A 3,000-year-old wishing well with a trove of finely crafted ceramics and jewelry was found by archaeologists in Germering, a town in Germany outside Munich, according to a statement from the Bavarian State Office for Monument Protection in late December. The Office said it believes the Bronze Age inhabitants would have offered the items as part of a ritual.
Archaeologists have been excavating the area in advance of construction on a new distribution center since 2021, during which time they’ve discovered more than 70 wells dug between the Bronze to early Middle Ages. At that time, the wells would have provided local settlements with their water supply.
The wishing well, however, yielded 26 bronze clothing pins and more than 70 pieces of ceramics, including decorative cups, bowls, and pots. The team also uncovered a bracelet, two metal spirals, an animal tooth, four amber beads, a wooden scoop, and various plant remains.

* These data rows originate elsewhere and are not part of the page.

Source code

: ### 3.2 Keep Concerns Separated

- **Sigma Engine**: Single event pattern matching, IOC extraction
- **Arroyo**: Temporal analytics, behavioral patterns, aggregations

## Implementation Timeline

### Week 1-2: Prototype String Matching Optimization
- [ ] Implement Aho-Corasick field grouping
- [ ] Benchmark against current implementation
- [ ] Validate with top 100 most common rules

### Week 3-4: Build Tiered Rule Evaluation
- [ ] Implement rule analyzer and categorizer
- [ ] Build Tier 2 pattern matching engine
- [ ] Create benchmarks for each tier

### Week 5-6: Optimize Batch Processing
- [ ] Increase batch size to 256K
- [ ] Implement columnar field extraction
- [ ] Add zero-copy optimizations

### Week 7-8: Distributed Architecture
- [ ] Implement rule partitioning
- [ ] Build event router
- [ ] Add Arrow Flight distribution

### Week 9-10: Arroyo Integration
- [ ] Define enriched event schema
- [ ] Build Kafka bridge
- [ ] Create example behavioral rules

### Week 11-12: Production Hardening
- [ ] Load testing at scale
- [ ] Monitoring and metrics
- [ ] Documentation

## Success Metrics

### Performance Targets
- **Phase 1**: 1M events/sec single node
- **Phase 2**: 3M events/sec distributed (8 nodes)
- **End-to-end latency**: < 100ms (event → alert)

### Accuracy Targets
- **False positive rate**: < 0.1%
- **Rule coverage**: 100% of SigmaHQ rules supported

At 16 feet deep, the well’s original depth suggests that it was dug at a time when groundwater levels were considerably low. Archaeologists believe that the residents were suffering from poor harvests after a prolonged drought, which is why they offered their prized possessions in exchange.
“Even today, fountains have something magical about them for many people,” explained Mathias Pfeil, leader of the Bavarian State Office for Monument Protection. “They drop coins in the hope that their wishes will be granted.” The artifacts, he continued, may have been “intended as sacrifices for a good harvest.”
Despite the wet conditions, the well’s “wooden walls are completely preserved on the ground and partly still moistened by groundwater,” notes Jochen Haberstroh, an archaeologist at the Bavarian State Office for Monument Protection, in the statement. “That also explains the good condition of the finds made of organic materials.”
The recovered artifacts will eventually join roughly 13,500 other archaeological finds at the ZEIT+RAUM, Germering’s city museum.